◆ TASK OBJECTIVE
The answer should be an exact repeat of the stretch of material below from the line containing "teapot: present [362,262,418,309]" through the line containing "shoe: present [135,502,171,551]".

◆ SOURCE MATERIAL
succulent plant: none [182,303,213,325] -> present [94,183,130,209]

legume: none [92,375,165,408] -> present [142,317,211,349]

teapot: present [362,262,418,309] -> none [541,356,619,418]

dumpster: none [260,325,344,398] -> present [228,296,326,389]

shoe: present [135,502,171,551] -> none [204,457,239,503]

...

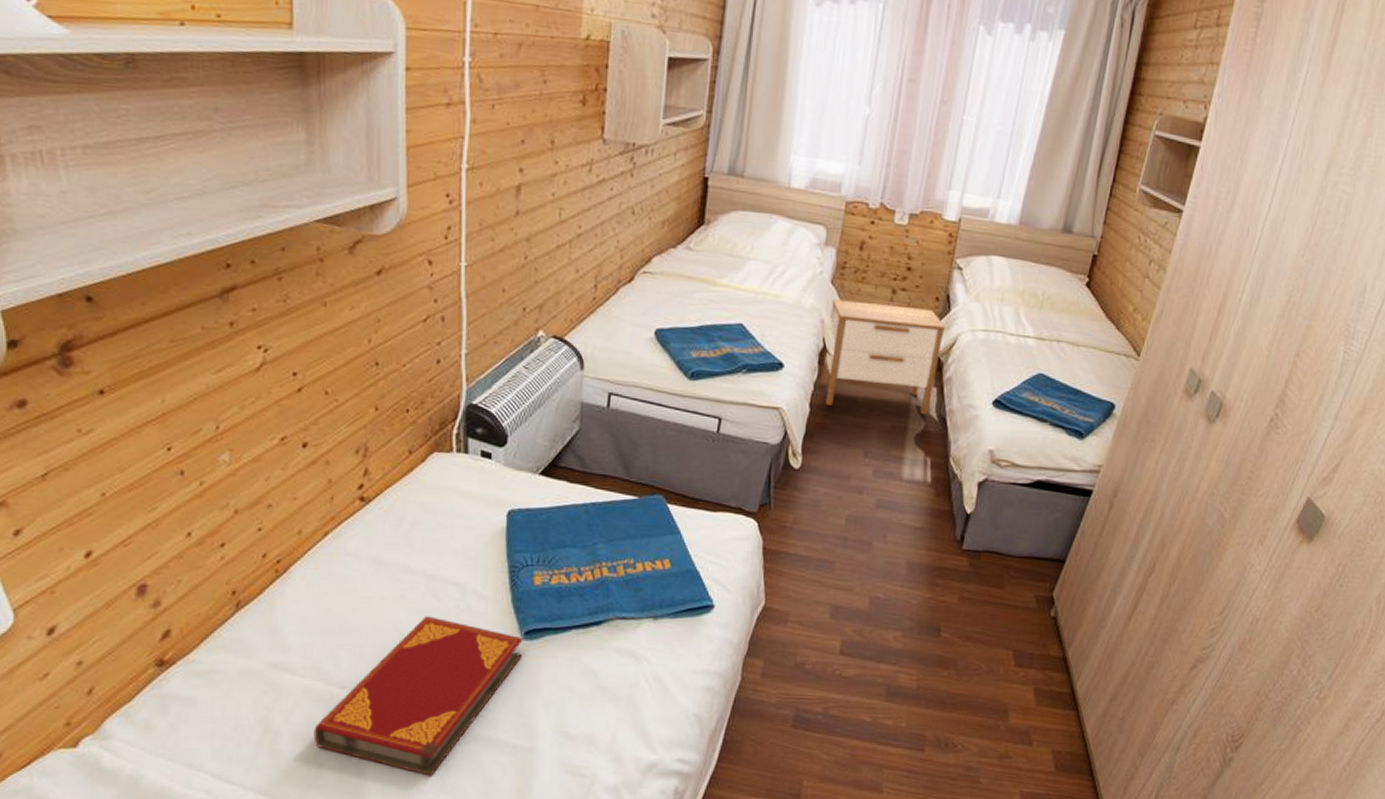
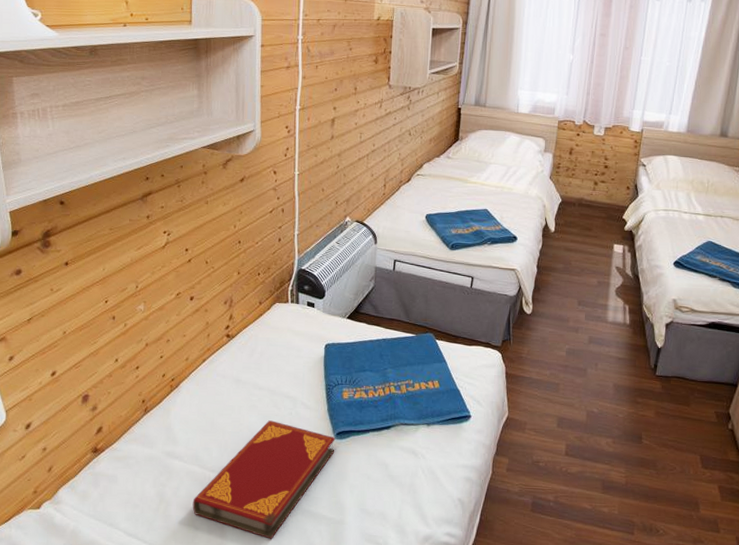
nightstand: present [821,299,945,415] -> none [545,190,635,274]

◆ TASK OUTPUT
teapot: present [362,262,418,309] -> none [541,356,619,418]

dumpster: none [260,325,344,398] -> present [228,296,326,389]

shoe: present [135,502,171,551] -> none [204,457,239,503]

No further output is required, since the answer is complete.